I only transferred about 1/2 to a serving dish since there were just 3 of us (the recipe serves 6, generously). The other reason I didn’t fancy up the whole thing was due to some disappointing results. Mostly in the center of the pan, there were pockets of rice which were not cooked. Really not cooked- still crunchy. I am all for al dente but some of the grains were nearly raw. I believe the error lies in the amount of cooking liquid and was all my fault. I added some wine to the pan before the aromatics and broth. In the end, I shorted the broth slightly and should not have. Every bit of liquid was absorbed in the stated cooking timess so I think, but cannot be sure, that if I’d put a little more broth in, we’d have been fine.

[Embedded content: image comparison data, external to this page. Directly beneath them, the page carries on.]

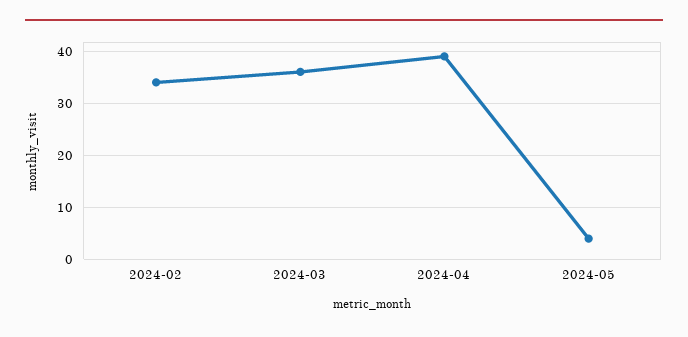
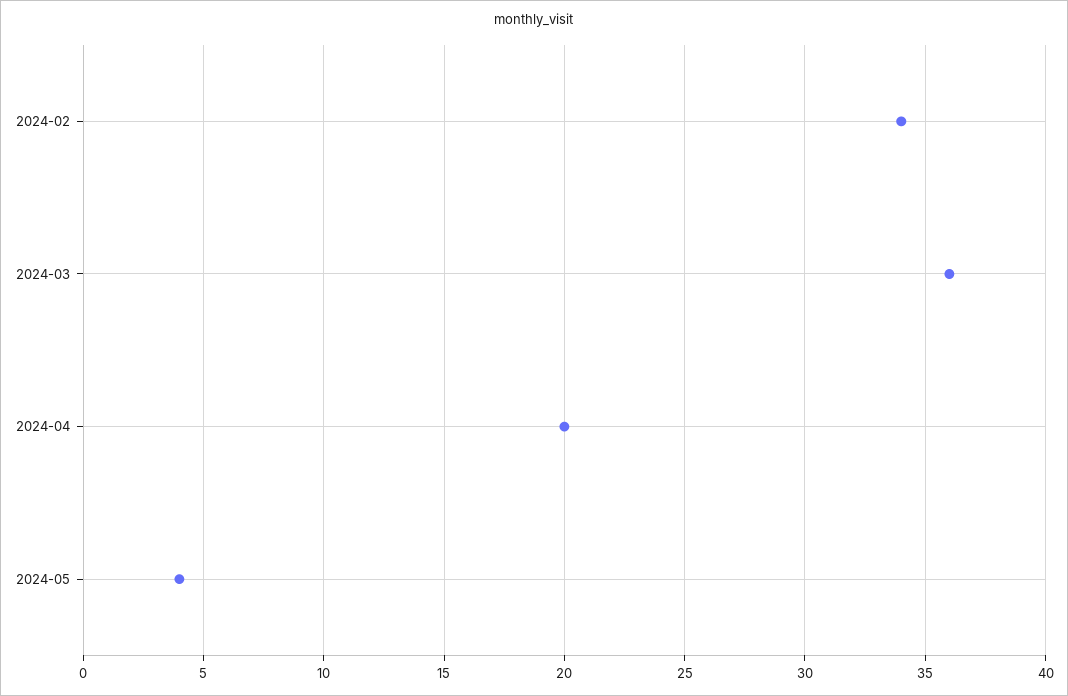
2024-04: 40 -> 20

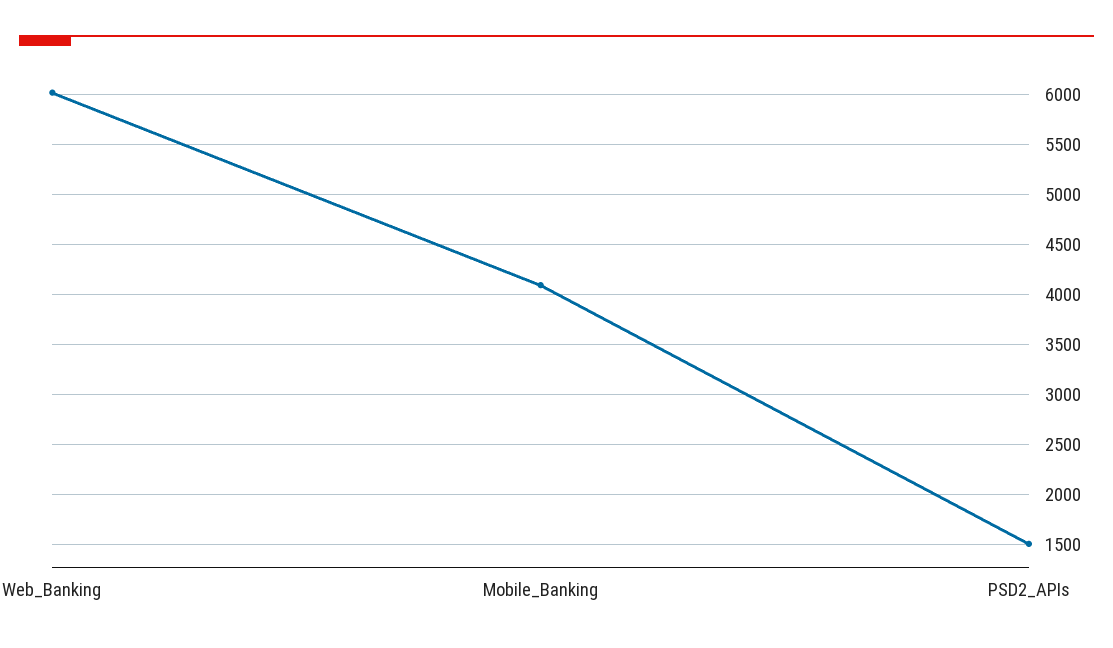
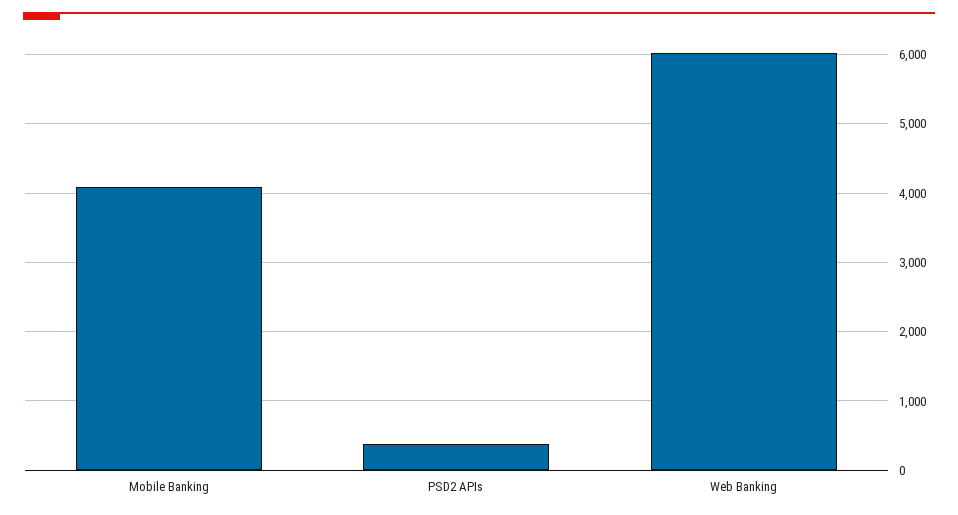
PSD2_APIs: 1500 -> 400

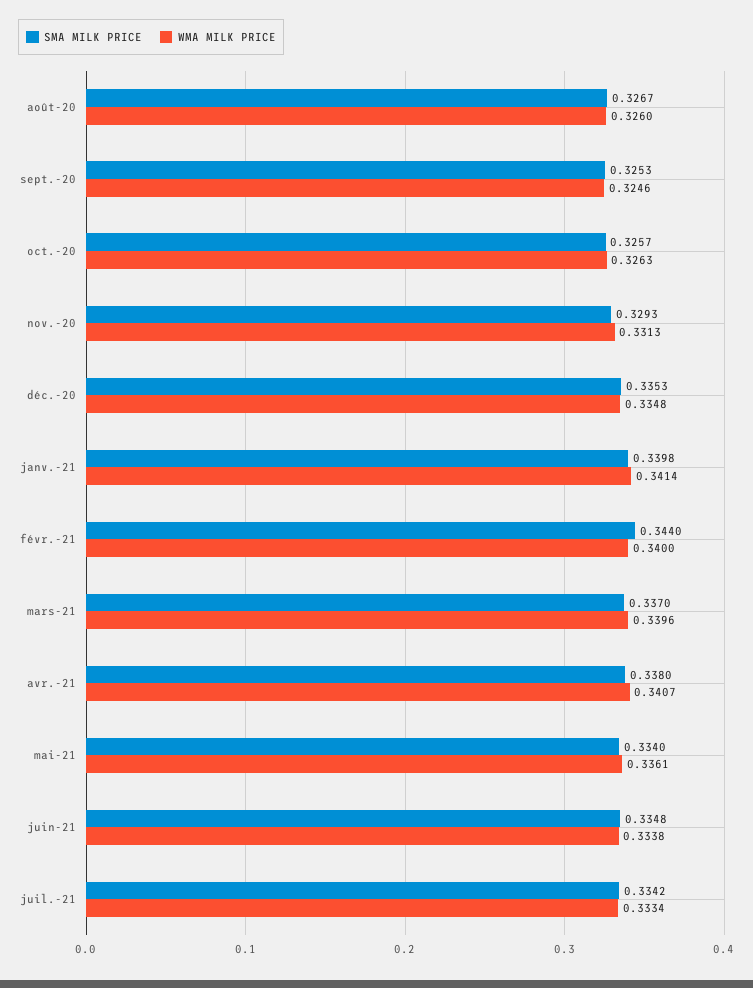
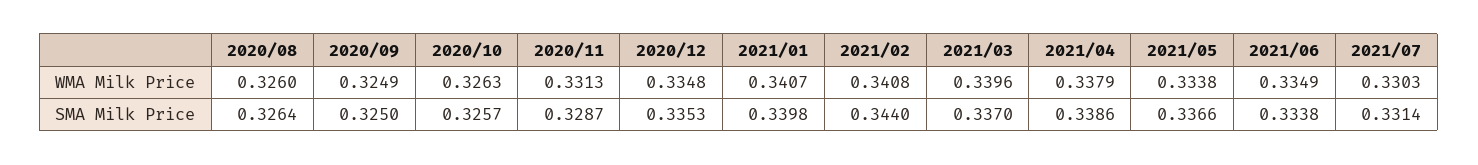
SMA MILK PRICE, août-20: 0.3267 -> 0.3264
SMA MILK PRICE, sept.-20: 0.3253 -> 0.325
WMA MILK PRICE, sept.-20: 0.3246 -> 0.3249
SMA MILK PRICE, nov.-20: 0.3293 -> 0.3287
WMA MILK PRICE, janv.-21: 0.3414 -> 0.3407
WMA MILK PRICE, févr.-21: 0.34 -> 0.3408
SMA MILK PRICE, avr.-21: 0.338 -> 0.3386
WMA MILK PRICE, avr.-21: 0.3407 -> 0.3379
SMA MILK PRICE, mai-21: 0.334 -> 0.3366
WMA MILK PRICE, mai-21: 0.3361 -> 0.3338
SMA MILK PRICE, juin-21: 0.3348 -> 0.3338
WMA MILK PRICE, juin-21: 0.3338 -> 0.3349
SMA MILK PRICE, juil.-21: 0.3342 -> 0.3314
WMA MILK PRICE, juil.-21: 0.3334 -> 0.3303

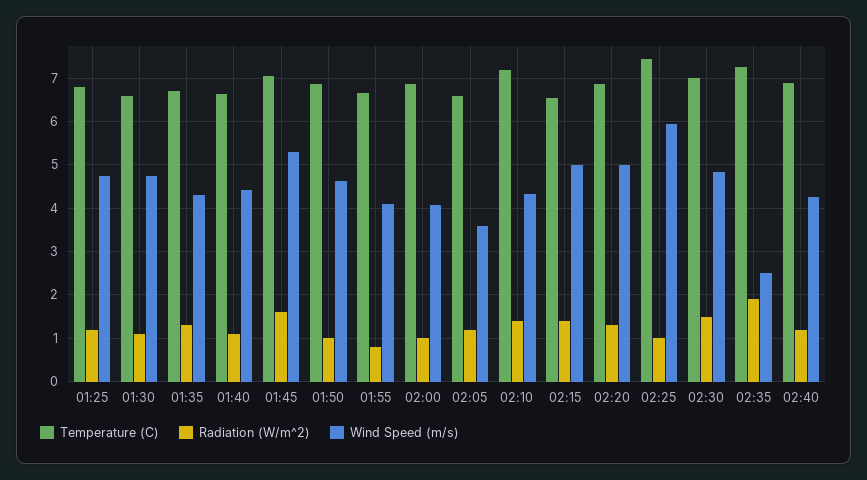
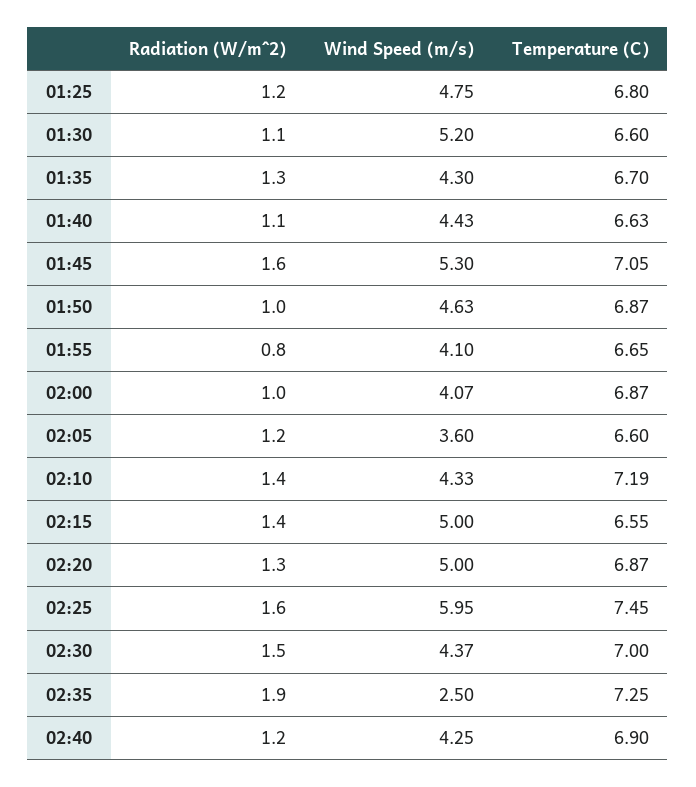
Wind Speed (m/s), 01:30: 4.8 -> 5.2
Radiation (W/m^2), 02:25: 1 -> 1.6
Wind Speed (m/s), 02:30: 4.8 -> 4.37

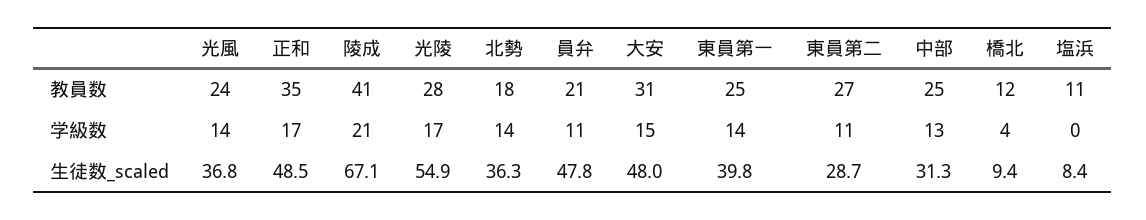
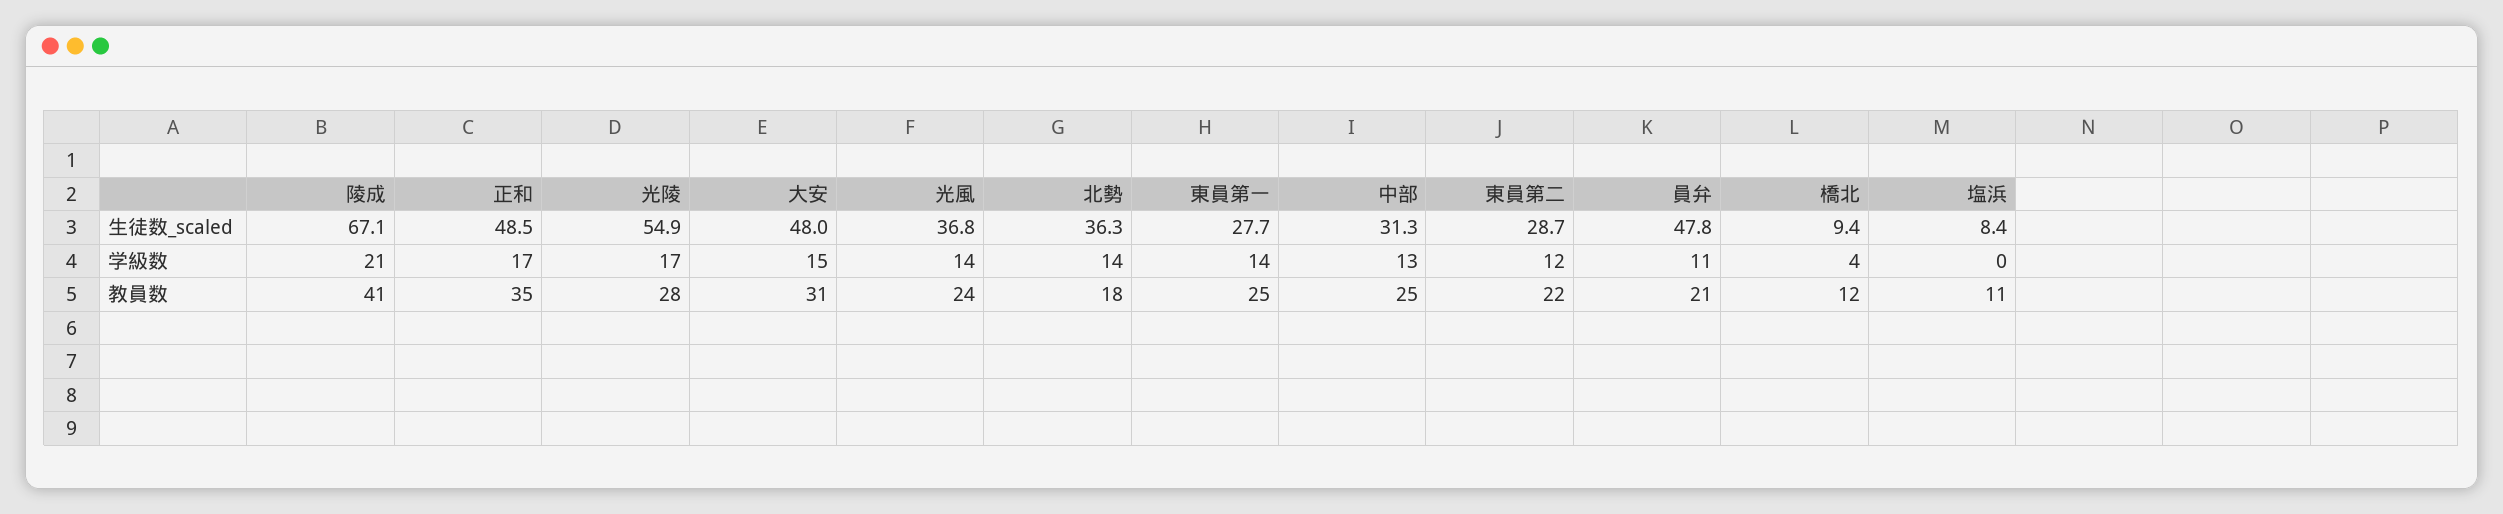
東員第二, 教員数: 27 -> 22
東員第二, 学級数: 11 -> 12
東員第一, 生徒数_scaled: 39.8 -> 27.7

Jon didn’t say anything and Chris didn’t seem to mind: both went back for seconds. I believe I avoided most of the really uncooked bits, in any event.

Other than that issue, the pilaf was great. Nicely flavored without overpowering or even competing with the main dish (grilled pork in a chimichurri marinade in this case). I have noticed a number of disappointed reviews around the ‘net complaining of a lack of flavor. I would call this delicate but it definitely had flavor. While I do like vampire-repelling ultimate garlic dishes, I can also appreciate something a little more subtle too.


Thanks to the dedication (obsession) of a particular fan of Good Eats*, I was able to learn the why of cooking this rice in the oven. The oven, with its highly controllable temperature, is most like a rice cooker; a rice cooker doesn’t work too well for pilafs though as you must first saute your rice and optional flavorings in a pan before adding the liquid.

On the subject of Good Eats, the new episodes are Monday nights at 8pm. Rejoice, I have cable and can watch them!! Except, oh crap, one of the (only) two shows I watch regularly is also on at 8pm Mondays. We may have to upgrade to the DVR package.

*If you go, the episode is called Power to the Pilaf, full transcipt available and even some YouTube.